Following experimental incomplete SCI, the adult spinal cord has the capacity to partially repair itself and some level of spontaneous functional recovery can take place. Among others, this improvement is due to the rearrangement of axons connecting the brain to the spinal cord and the formation of new spinal relay circuits that bypass the lesion.

Specifically, the researchers could show such examples of those repair processes in which the corticospinal tract, one of the important descending motor tract in the spinal cord, sprouts short distance collaterals that form connections with interneurons in the spinal cord. To trigger spontaneous functional recovery, this remodeling needs to be tightly regulated at the spinal level by mechanisms that are still unknown. How are these new connections maintained and refined in the spinal cord following injury to form functional circuits is what the scientists want to uncover in this proposal. They will focus here on immune and glial cells such as microglia and astrocytes, as those cells have recently been identified as essential allies in the maintenance and refinement of neural networks during development and in adulthood. Thus, the aim of this research proposal is to determine if and how these immune and glial cells control the remodeling of the injured adult spinal cord.
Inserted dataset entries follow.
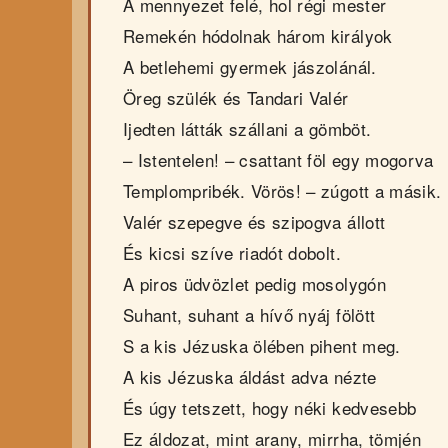
A mennyezet felé, hol régi mester
Remekén hódolnak három királyok
A betlehemi gyermek jászolánál.
Öreg szülék és Tandari Valér
Ijedten látták szállani a gömböt.
– Istentelen! – csattant föl egy mogorva
Templompribék. Vörös! – zúgott a másik.
Valér szepegve és szipogva állott
És kicsi szíve riadót dobolt.
A piros üdvözlet pedig mosolygón
Suhant, suhant a hívő nyáj fölött
S a kis Jézuska ölében pihent meg.
A kis Jézuska áldást adva nézte
És úgy tetszett, hogy néki kedvesebb
Ez áldozat, mint arany, mirrha, tömjén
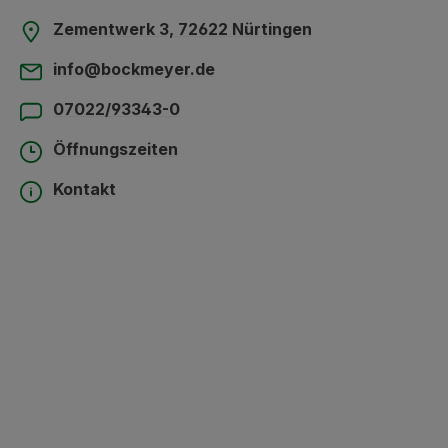
Zementwerk 3, 72622 Nürtingen
info@bockmeyer.de
07022/93343-0
Öffnungszeiten
Kontakt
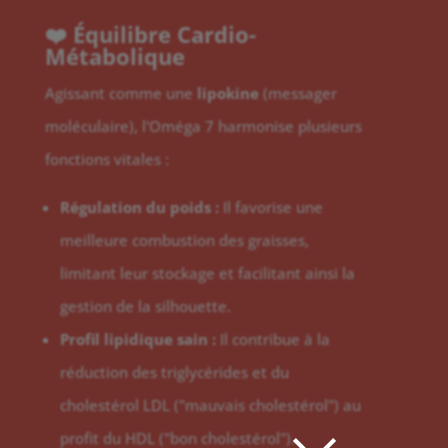
❤️ Équilibre Cardio-
Métabolique
Agissant comme une
lipokine
(messager
moléculaire), l'Oméga 7 harmonise plusieurs
fonctions vitales :
Régulation du poids :
Il favorise une
meilleure combustion des graisses,
limitant leur stockage et facilitant ainsi la
gestion de la silhouette.
Profil lipidique sain :
Il contribue à la
réduction des triglycérides et du
cholestérol LDL ("mauvais cholestérol") au
profit du HDL ("bon cholestérol").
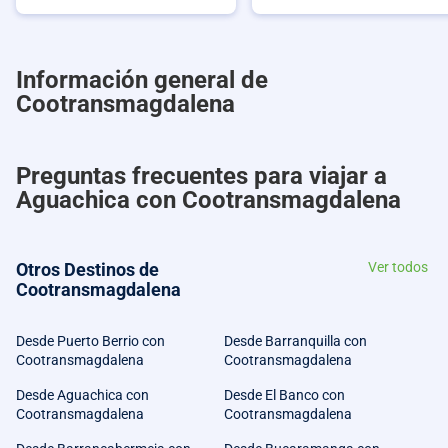
Información general de
Cootransmagdalena
Preguntas frecuentes para viajar a
Aguachica con Cootransmagdalena
Otros Destinos de
Ver todos
Cootransmagdalena
Desde Puerto Berrio con
Desde Barranquilla con
Cootransmagdalena
Cootransmagdalena
Desde Aguachica con
Desde El Banco con
Cootransmagdalena
Cootransmagdalena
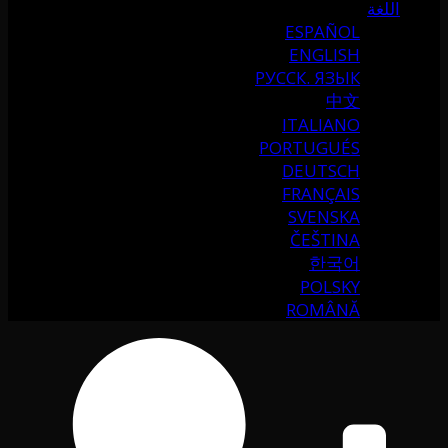
اللغة
ESPAÑOL
ENGLISH
РУССК. ЯЗЫК
中文
ITALIANO
PORTUGUÉS
DEUTSCH
FRANÇAIS
SVENSKA
ČEŠTINA
한국어
POLSKY
ROMÂNĂ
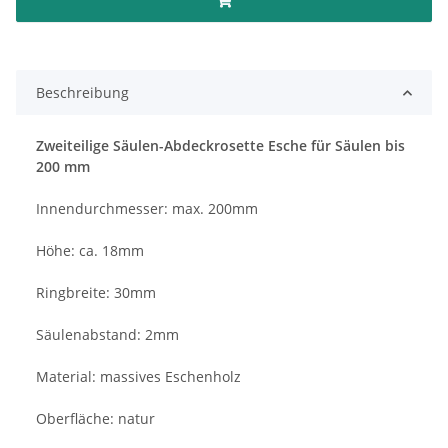
Beschreibung
Zweiteilige Säulen-Abdeckrosette Esche für Säulen bis
200 mm
Innendurchmesser: max. 200mm
Höhe: ca. 18mm
Ringbreite: 30mm
Säulenabstand: 2mm
Material: massives Eschenholz
Oberfläche: natur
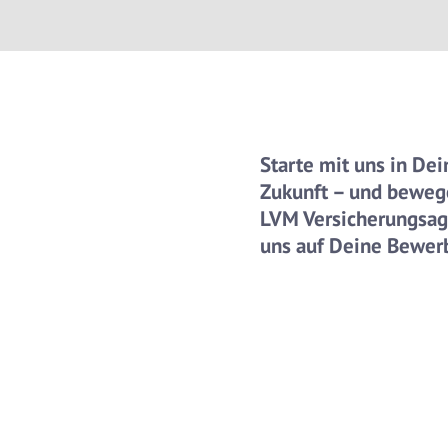
Starte mit uns in Dei
Zukunft – und beweg
LVM Versicherungsage
uns auf Deine Bewerb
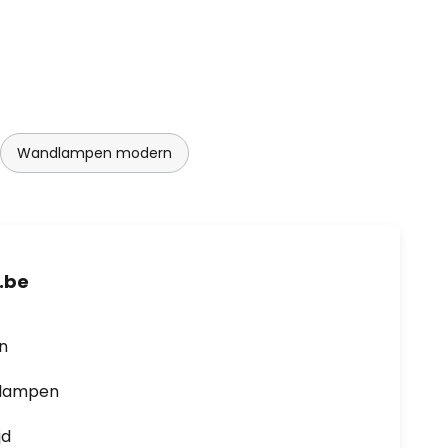
Wandlampen modern
.be
en
0 lampen
jd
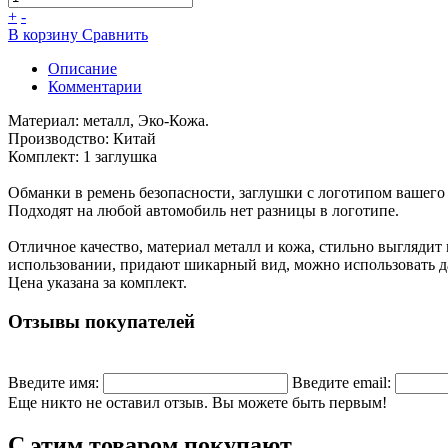
+
-
В корзину
Сравнить
Описание
Комментарии
Материал: металл, Эко-Кожа.
Производство: Китай
Комплект: 1 заглушка
Обманки в ремень безопасности, заглушки с логотипом вашего
Подходят на любой автомобиль нет разницы в логотипе.
Отличное качество, материал металл и кожа, стильно выглядит 
использовании, придают шикарный вид, можно использовать д
Цена указана за комплект.
Отзывы покупателей
Введите имя:
Введите email:
Еще никто не оставил отзыв. Вы можете быть первым!
С этим товаром покупают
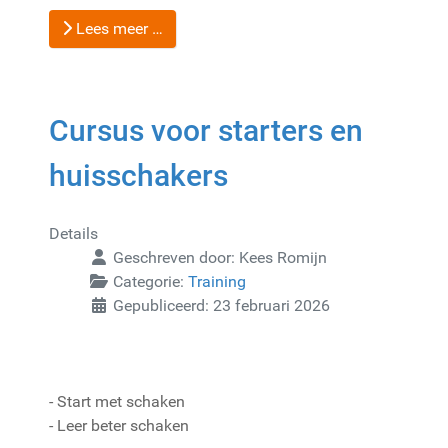
Lees meer …
Cursus voor starters en
huisschakers
Details
Geschreven door:
Kees Romijn
Categorie:
Training
Gepubliceerd: 23 februari 2026
- Start met schaken
- Leer beter schaken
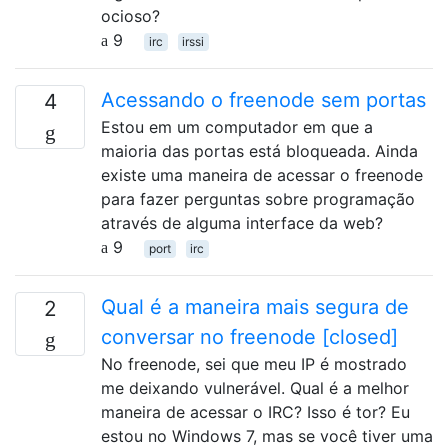
ocioso?
9
irc
irssi
Acessando o freenode sem portas
4
Estou em um computador em que a
maioria das portas está bloqueada. Ainda
existe uma maneira de acessar o freenode
para fazer perguntas sobre programação
através de alguma interface da web?
9
port
irc
Qual é a maneira mais segura de
2
conversar no freenode [closed]
No freenode, sei que meu IP é mostrado
me deixando vulnerável. Qual é a melhor
maneira de acessar o IRC? Isso é tor? Eu
estou no Windows 7, mas se você tiver uma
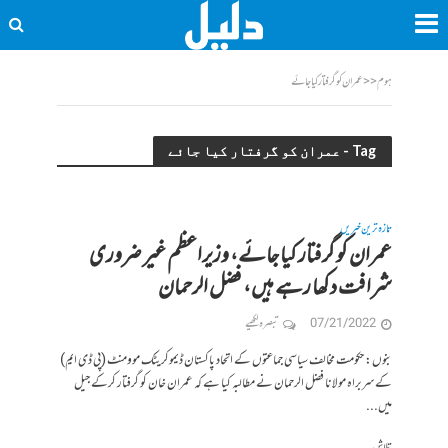
ہوم
<<
عمران کو گرفتار کیا جائے
Tag - عمران کو گرفتار کیا جائے
تازہ ترین خبریں
عمران کو گرفتار کیا جائے، وزیراعظم غیر ضروری
شرافت دکھا رہے ہیں، فضل الرحمان
07/21/2022
تبصرہ لکھیے
بنوں: حکومت مخالف سیاسی جماعتوں کے اتحاد پاکستان ڈیموکریٹک موومنٹ (پی ڈی ایم)
کے سربراہ مولانا فضل الرحمان نے مطالبہ کیا ہے کہ عمران خان کو گرفتار کرکے جیل
میں...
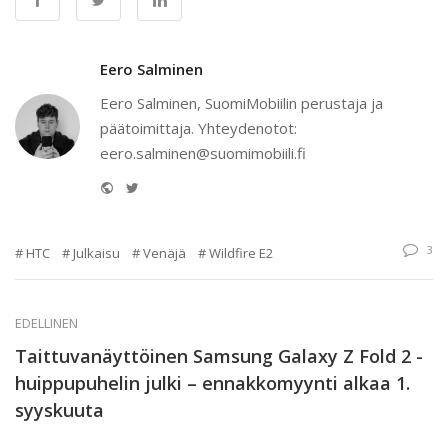
Eero Salminen
Eero Salminen, SuomiMobiilin perustaja ja
päätoimittaja. Yhteydenotot:
eero.salminen@suomimobiili.fi
Website
Twitter
3
HTC
Julkaisu
Venäjä
Wildfire E2
EDELLINEN
Taittuvanäyttöinen Samsung Galaxy Z Fold 2 -
huippupuhelin julki – ennakkomyynti alkaa 1.
syyskuuta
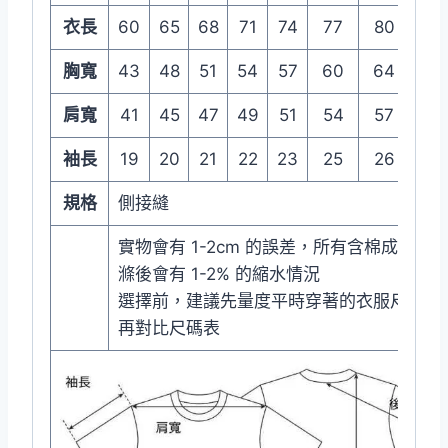
衣長
60
65
68
71
74
77
80
83
胸寬
43
48
51
54
57
60
64
68
肩寬
41
45
47
49
51
54
57
60
袖長
19
20
21
22
23
25
26
27
規格
側接縫
實物會有 1-2cm 的誤差，所有含棉成衣在
滌後會有 1-2% 的縮水情況
選擇前，建議先量度平時穿著的衣服尺寸，
再對比尺碼表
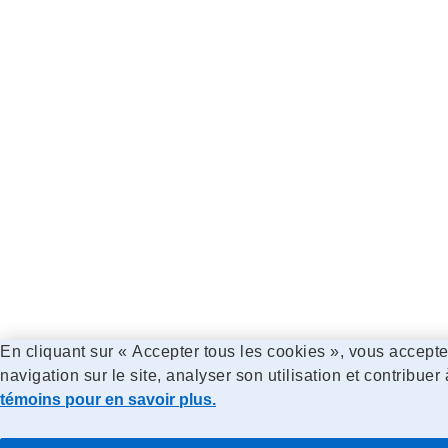
En cliquant sur « Accepter tous les cookies », vous accepte
navigation sur le site, analyser son utilisation et contribuer
témoins pour en savoir plus.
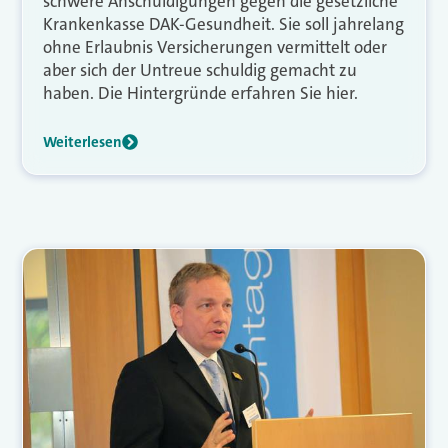
schwere Anschuldigungen gegen die gesetzliche
Krankenkasse DAK-Gesundheit. Sie soll jahrelang
ohne Erlaubnis Versicherungen vermittelt oder
aber sich der Untreue schuldig gemacht zu
haben. Die Hintergründe erfahren Sie hier.
Weiterlesen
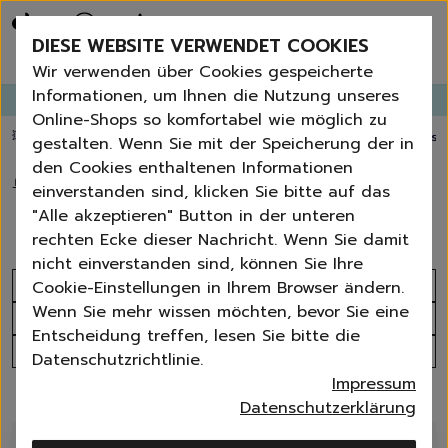
Bestseller
Angebote der Woche
DIESE WEBSITE VERWENDET COOKIES
Neu
Erneut bestellen
Wir verwenden über Cookies gespeicherte
Essentials für dein Zuhause
Informationen, um Ihnen die Nutzung unseres
GANGLETTER
abonnieren und
bis zu 30%
Rabatt erhalten!
Universal & Ökoprodukte
Online-Shops so komfortabel wie möglich zu
Spring by Jenna
💥 Fugenbürste gratis ab 60 € Bestellwert
⭐️ 4,8 TrustPilot score
📦 Versa
gestalten. Wenn Sie mit der Speicherung der in
Sets
den Cookies enthaltenen Informationen
Reiniger
🏠
›
Waschen
›
Sportwäsche
einverstanden sind, klicken Sie bitte auf das
Küche
Sportwäsche
"Alle akzeptieren" Button in der unteren
Bad | WC
rechten Ecke dieser Nachricht. Wenn Sie damit
Fenster | Glas | Spiegel
nicht einverstanden sind, können Sie Ihre
Möbelreiniger
Sortieren nach
Cookie-Einstellungen in Ihrem Browser ändern.
Bodenreiniger
Wenn Sie mehr wissen möchten, bevor Sie eine
Produktanzahl
Wischmopps | Besen | E
Entscheidung treffen, lesen Sie bitte die
Außenreiniger
Alle Filter
Datenschutzrichtlinie.
Tücher | Schwämme
Impressum
Bürsten
10 Produkte
Datenschutzerklärung
Zubehör
Nature All - Öko Reinigung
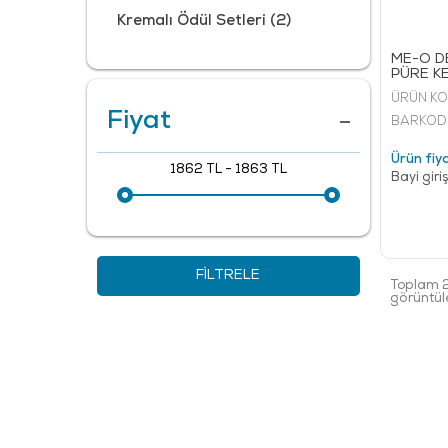
Kremalı Ödül Setleri
(2)
ME-O D
PÜRE KE
ÜRÜN KO
Fiyat
BARKOD
Ürün fiya
1862 TL
-
1863 TL
Bayi giri
FILTRELE
Toplam 2
görüntüle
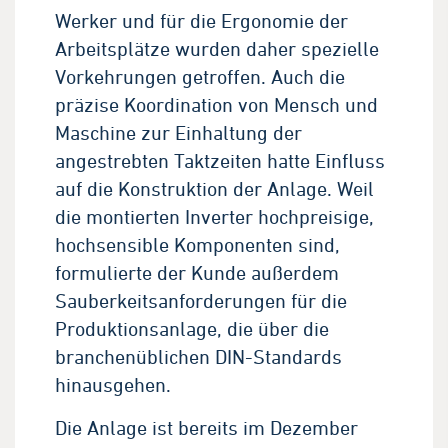
Werker und für die Ergonomie der
Arbeitsplätze wurden daher spezielle
Vorkehrungen getroffen. Auch die
präzise Koordination von Mensch und
Maschine zur Einhaltung der
angestrebten Taktzeiten hatte Einfluss
auf die Konstruktion der Anlage. Weil
die montierten Inverter hochpreisige,
hochsensible Komponenten sind,
formulierte der Kunde außerdem
Sauberkeitsanforderungen für die
Produktionsanlage, die über die
branchenüblichen DIN-Standards
hinausgehen.
Die Anlage ist bereits im Dezember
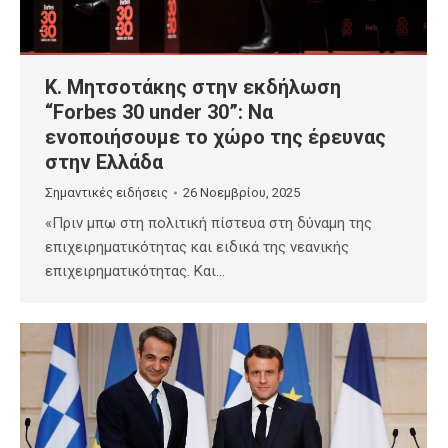
Κ. Μητσοτάκης στην εκδήλωση
“Forbes 30 under 30”: Να
ενοποιήσουμε το χώρο της έρευνας
στην Ελλάδα
Σημαντικές ειδήσεις
26 Νοεμβρίου, 2025
«Πριν μπω στη πολιτική πίστευα στη δύναμη της
επιχειρηματικότητας και ειδικά της νεανικής
επιχειρηματικότητας. Και…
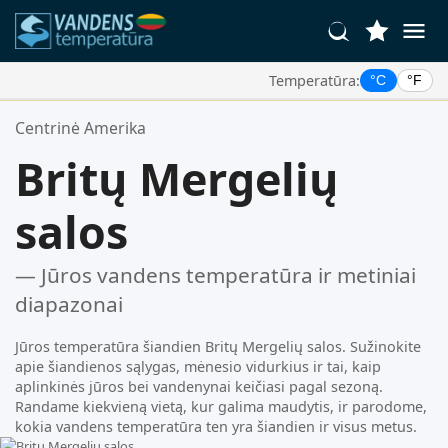
Temperatūra:
°C
°F
Jūsų Mėgstamiausios Vietos:
Centrinė Amerika
Jūsų mėgstamiausių sąrašas yra tuščias.
Britų Mergelių
salos
— Jūros vandens temperatūra ir metiniai
diapazonai
Jūros temperatūra šiandien Britų Mergelių salos. Sužinokite
apie šiandienos sąlygas, mėnesio vidurkius ir tai, kaip
aplinkinės jūros bei vandenynai keičiasi pagal sezoną.
Randame kiekvieną vietą, kur galima maudytis, ir parodome,
kokia vandens temperatūra ten yra šiandien ir visus metus.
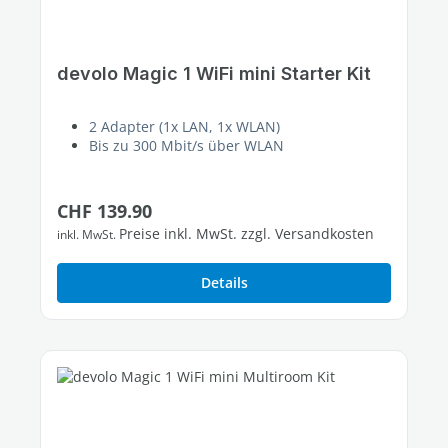
devolo Magic 1 WiFi mini Starter Kit
2 Adapter (1x LAN, 1x WLAN)
Bis zu 300 Mbit/s über WLAN
Regulärer Preis:
CHF 139.90
Preise inkl. MwSt. zzgl. Versandkosten
inkl. MwSt.
Details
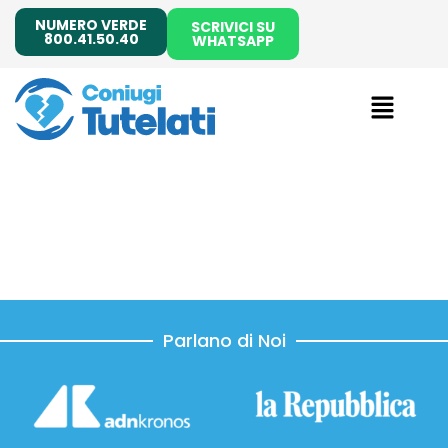
NUMERO VERDE
SCRIVICI SU
800.41.50.40
WHATSAPP
Parlano di Noi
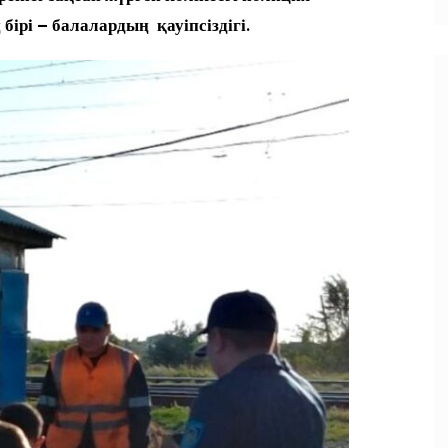
 бірі – балалардың қауіпсіздігі.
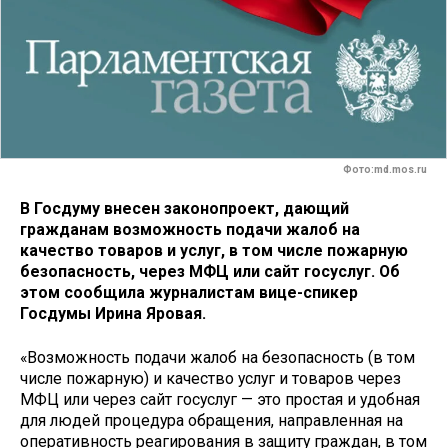
Фото:md.mos.ru
В Госдуму внесен законопроект, дающий
гражданам возможность подачи жалоб на
качество товаров и услуг, в том числе пожарную
безопасность, через МФЦ или сайт госуслуг. Об
этом сообщила журналистам вице-спикер
Госдумы Ирина Яровая.
«Возможность подачи жалоб на безопасность (в том
числе пожарную) и качество услуг и товаров через
МФЦ или через сайт госуслуг — это простая и удобная
для людей процедура обращения, направленная на
оперативность реагирования в защиту граждан, в том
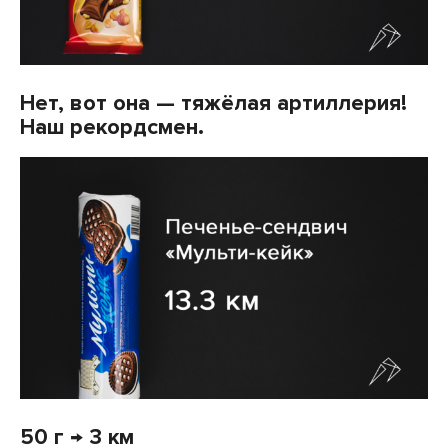
Нет, вот она — тяжёлая артиллерия!
Наш рекордсмен.
50 г → 3 км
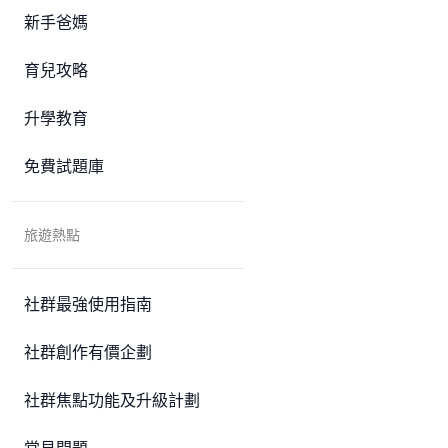
新手爸媽
育兒攻略
升學教育
免費試題庫
旅遊熱點
社群最強使用指南
社群創作有價企劃
社群焦點功能及升級計劃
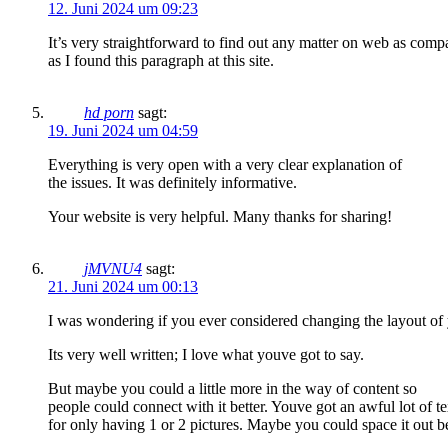
12. Juni 2024 um 09:23
It’s very straightforward to find out any matter on web as comp
as I found this paragraph at this site.
hd porn
sagt:
19. Juni 2024 um 04:59
Everything is very open with a very clear explanation of
the issues. It was definitely informative.
Your website is very helpful. Many thanks for sharing!
jMVNU4
sagt:
21. Juni 2024 um 00:13
I was wondering if you ever considered changing the layout of 
Its very well written; I love what youve got to say.
But maybe you could a little more in the way of content so
people could connect with it better. Youve got an awful lot of te
for only having 1 or 2 pictures. Maybe you could space it out be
To this purpose, the neuroscientists will characterize the glial response in the injured spinal cord. They will then determine how those cells are controlling the maintenance and refinement of post-injury relay circuits and use a combination of RNA sequencing experiments and mouse genetic to tease out the mechanisms by which those cells can control the shaping of circuits post-injury. They will also determine how those glial cells influence sensorimotor recovery following spinal cord injury.

The researchers hope to shed light on the mechanisms at play during the control of axonal remodeling by glial cells following spinal cord injury. This might then be a basis for therapeutic strategies to shape remodeled circuits following spinal cord injury and enhance functional recovery.